Persoalannya, ada dalam Pasal 5 jo Pasal 50 RUU Permusikan yang beberapa isinya menerangkan bahwa dalam melakukan proses kreasi, setiap orang dilarang; mendorong khalayak umum melakukan kekerasan dan perjudian serta penyalahgunaan narkotika, psikotropika, dan zat adiktif lainnya; memuat konten pornografi, kekerasan seksual, dan eksploitasi anak; serta merendahkan harkat dan martabat manusia.
Sejumlah poin yang ada dalam pasal itu pun menimbulkan polemik karena dianggap ambigu dan cenderung mengarah pada “pasal karet” karena bisa mengandung interpretasi yang berbeda-beda. Sehingga adanya potensi ancaman pidana bagi para pelaku musik atau musisi itu sendiri.
Seperti yang dikutip dari laman hukumonline.com, draft RUU ini pun mendapat sorotan tajam dari para pelaku industri musik di Indonesia.
Penggagas Konferensi Musik Indonesia (KAMI) Glenn Fredly menilai ada pasal dalam RUU Permusikan yang justru mengancam para musisi ketika berkreativitas dalam bermusik. Padahal, bermusik itu menuangkan rasa dan ide dalam bentuk lirik dan irama secara bebas. Seharusnya kreativitas bagi musisi tak dapat dibatasi dengan aturan yang justru mengekang imajinasinya.
“Sejumlah pasal dalam naskah RUU Permusikan pun berpotensi membelenggu musisi dalam berkarya,” ujar Glenn dalam keterangannya, Selasa (29/1/2019).
Glenn mengungkapkan larangan dan ancaman pidana bagi musisi tertuang dalam Pasal 5 jo Pasal 50 RUU Permusikan. Padahal, tak tertutup kemungkinan hasil karya musisi dapat disalahgunakan pihak-pihak yang berkepentingan termasuk penguasa untuk membungkam kebebasan berekspresi sang musisi. “Karenanya, pasal itu perlu dilakukan perbaikan yang isinya tidak mengancam pidana bagi para pelaku musik berkreasi,” pintanya.

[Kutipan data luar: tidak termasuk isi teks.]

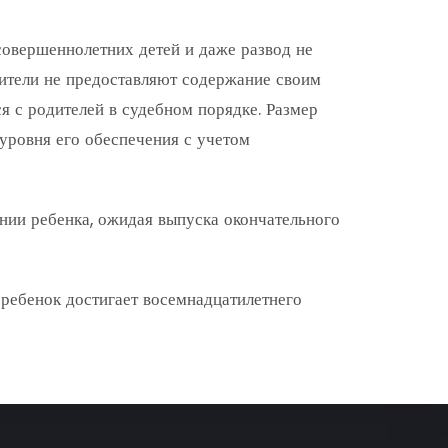
овершеннолетних детей и даже развод не
одители не предоставляют содержание своим
 с родителей в судебном порядке. Размер
уровня его обеспечения с учетом
нии ребенка, ожидая выпуска окончательного
 ребенок достигает восемнадцатилетнего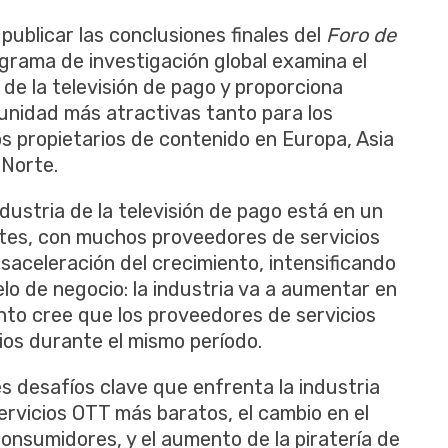
ublicar las conclusiones finales del
Foro de
ograma de investigación global examina el
de la televisión de pago y proporciona
unidad más atractivas tanto para los
s propietarios de contenido en Europa, Asia
 Norte.
dustria de la televisión de pago está en un
ntes, con muchos proveedores de servicios
aceleración del crecimiento, intensificando
lo de negocio: la industria va a aumentar en
iento cree que los proveedores de servicios
ios durante el mismo período.
es desafíos clave que enfrenta la industria
servicios OTT más baratos, el cambio en el
nsumidores, y el aumento de la piratería de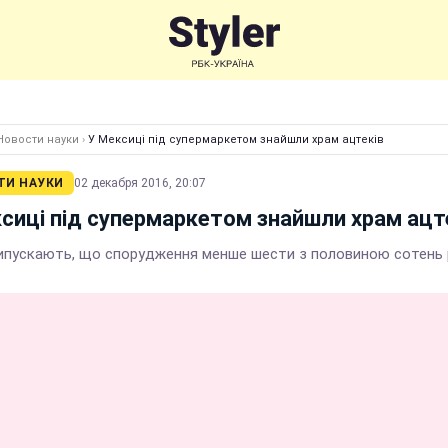
Новости науки
›
У Мексиці під супермаркетом знайшли храм ацтеків
ТИ НАУКИ
02 декабря 2016, 20:07
сиці під супермаркетом знайшли храм ацт
рипускають, що спорудження менше шести з половиною сотень 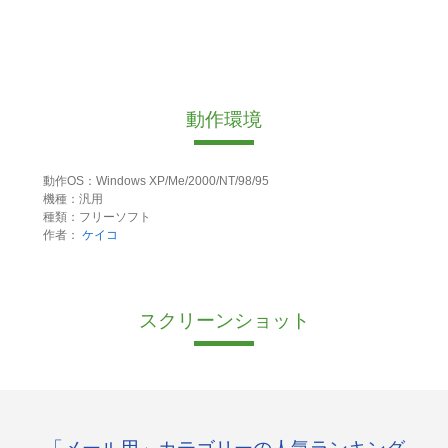
動作環境
動作OS：Windows XP/Me/2000/NT/98/95
機種：汎用
種類：フリーソフト
作者：
ケイコ
スクリーンショット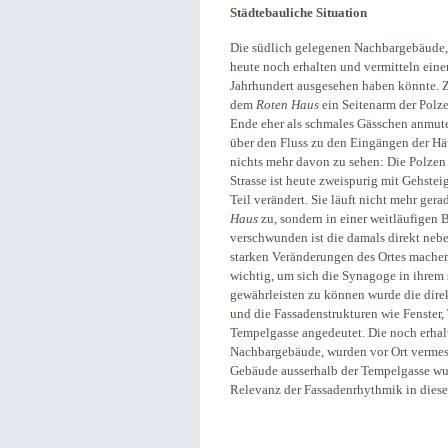
Städtebauliche Situation
Die südlich gelegenen Nachbargebäude
heute noch erhalten und vermitteln eine
Jahrhundert ausgesehen haben könnte. Z
dem
Roten Haus
ein Seitenarm der Polz
Ende eher als schmales Gässchen anmutet
über den Fluss zu den Eingängen der Häu
nichts mehr davon zu sehen: Die Polzen 
Strasse ist heute zweispurig mit Gehste
Teil verändert. Sie läuft nicht mehr ger
Haus
zu, sondern in einer weitläufigen
verschwunden ist die damals direkt ne
starken Veränderungen des Ortes machen 
wichtig, um sich die Synagoge in ihrem
gewährleisten zu können wurde die dire
und die Fassadenstrukturen wie Fenster,
Tempelgasse angedeutet. Die noch erha
Nachbargebäude, wurden vor Ort vermess
Gebäude ausserhalb der Tempelgasse wur
Relevanz der Fassadenrhythmik in diesen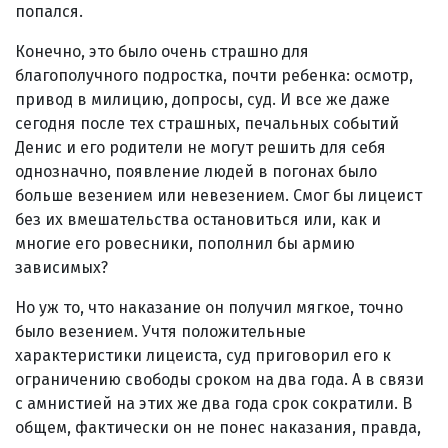
попался.
Конечно, это было очень страшно для
благополучного подростка, почти ребенка: осмотр,
привод в милицию, допросы, суд. И все же даже
сегодня после тех страшных, печальных событий
Денис и его родители не могут решить для себя
однозначно, появление людей в погонах было
больше везением или невезением. Смог бы лицеист
без их вмешательства остановиться или, как и
многие его ровесники, пополнил бы армию
зависимых?
Но уж то, что наказание он получил мягкое, точно
было везением. Учтя положительные
характеристики лицеиста, суд приговорил его к
ограничению свободы сроком на два года. А в связи
с амнистией на этих же два года срок сократили. В
общем, фактически он не понес наказания, правда,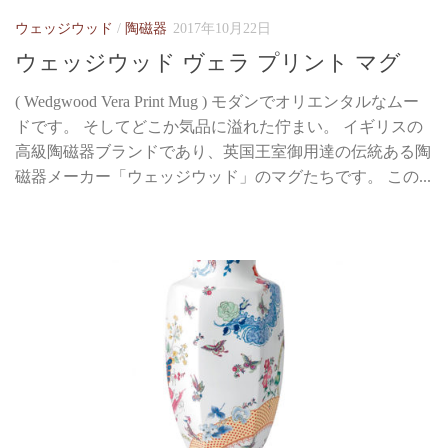
ウェッジウッド
/
陶磁器
2017年10月22日
ウェッジウッド ヴェラ プリント マグ
( Wedgwood Vera Print Mug ) モダンでオリエンタルなムー
ドです。 そしてどこか気品に溢れた佇まい。 イギリスの
高級陶磁器ブランドであり、英国王室御用達の伝統ある陶
磁器メーカー「ウェッジウッド」のマグたちです。 この...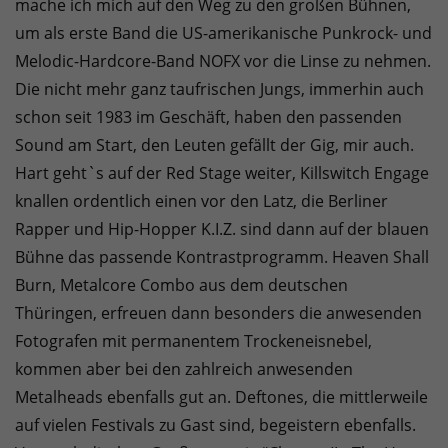
mache ich mich auf den Weg zu den großen Bühnen,
um als erste Band die US-amerikanische Punkrock- und
Melodic-Hardcore-Band NOFX vor die Linse zu nehmen.
Die nicht mehr ganz taufrischen Jungs, immerhin auch
schon seit 1983 im Geschäft, haben den passenden
Sound am Start, den Leuten gefällt der Gig, mir auch.
Hart geht`s auf der Red Stage weiter, Killswitch Engage
knallen ordentlich einen vor den Latz, die Berliner
Rapper und Hip-Hopper K.I.Z. sind dann auf der blauen
Bühne das passende Kontrastprogramm. Heaven Shall
Burn, Metalcore Combo aus dem deutschen
Thüringen, erfreuen dann besonders die anwesenden
Fotografen mit permanentem Trockeneisnebel,
kommen aber bei den zahlreich anwesenden
Metalheads ebenfalls gut an. Deftones, die mittlerweile
auf vielen Festivals zu Gast sind, begeistern ebenfalls.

Senada, Peneliti Koalisi Seni Indonesia (KSI) Hafez Gumay menilai adanya Pasal 5 RUU Permusikan menjadi ancaman bagi para musisi yang penerapannya rentan disalahgunakan. Baginya, keberadaan Pasal 5 RUU Permusikan warning keras bagi para musisi ketika membuat karya musik agar tidak menerobos batas-batas yang digariskan ketika UU ini berlaku nantinya.
Menurutnya, pengaturan ancaman pidana bentuk pengekangan sang musisi berinovasi. “Ancaman pidana itu bentuk pengekangan terhadap musisi, seperti ada ‘tembok besar’ ketika membuat karya musik. Dampaknya, para musisi bisa ‘terpangkas’ imajinasinya. Padahal, tanpa imajinasi yang bebas tidak akan ada musik yang menggugah jiwa,” katanya.
Sertifikasi
Vokalis Band Efek Rumah Kaca (ERK), Cholil Mahmud menilai selain persoalan pengaturan ancaman pidana bagi musisi, ada persoalan sertifikasi terhadap para pelaku musik. Dia mempertanyakan pengaturan adanya keharusan sertifikasi terhadap para pelaku musik yang diatur sebanyak empat pasal, Pasal 32-35 RUU Permusikan.
Menurut Cholil, pengaturan keharusan adanya sertifikasi bagi para pelaku musik berpotensi menimbulkan kelas-kelas elit dalam industri musik di Indonesia. Hal ini justru bertentangan dengan cita-cita membuat musik yang bersifat inklusif dan dinikmati banyak orang.
“Pembentukan elite di kalangan musisi ini seolah ada hierarki dalam musik, ada yang jadi pemusik, ada yang jadi pendengar. Padahal kalau musik menjadi napas orang banyak, pemusik bisa jadi pendengar dan pendengar bisa jadi pemusik,” lanjutnya.
Atas masukan atau kritikan ini, Ketua DPR Bambang Soesatyo meminta agar para musisi mesti satu suara memandang materi RUU tersebut agar tidak terdapat pertentangan di kalangan musisi dan industri musik. Hal ini agar Panja RUU Permusikan nantinya ketika akan membahas RUU ini dapat mengetahui secara jelas terkait kebutuhan yang diinginkan para pelaku musik.
“Saya meminta KAMI sebagai leader para musisi ketika memperjuangkan RUU ini segera merangkul semua kalangan musisi dan membuat apa saja poin-poin substansi yang diharapkan,” pesannya.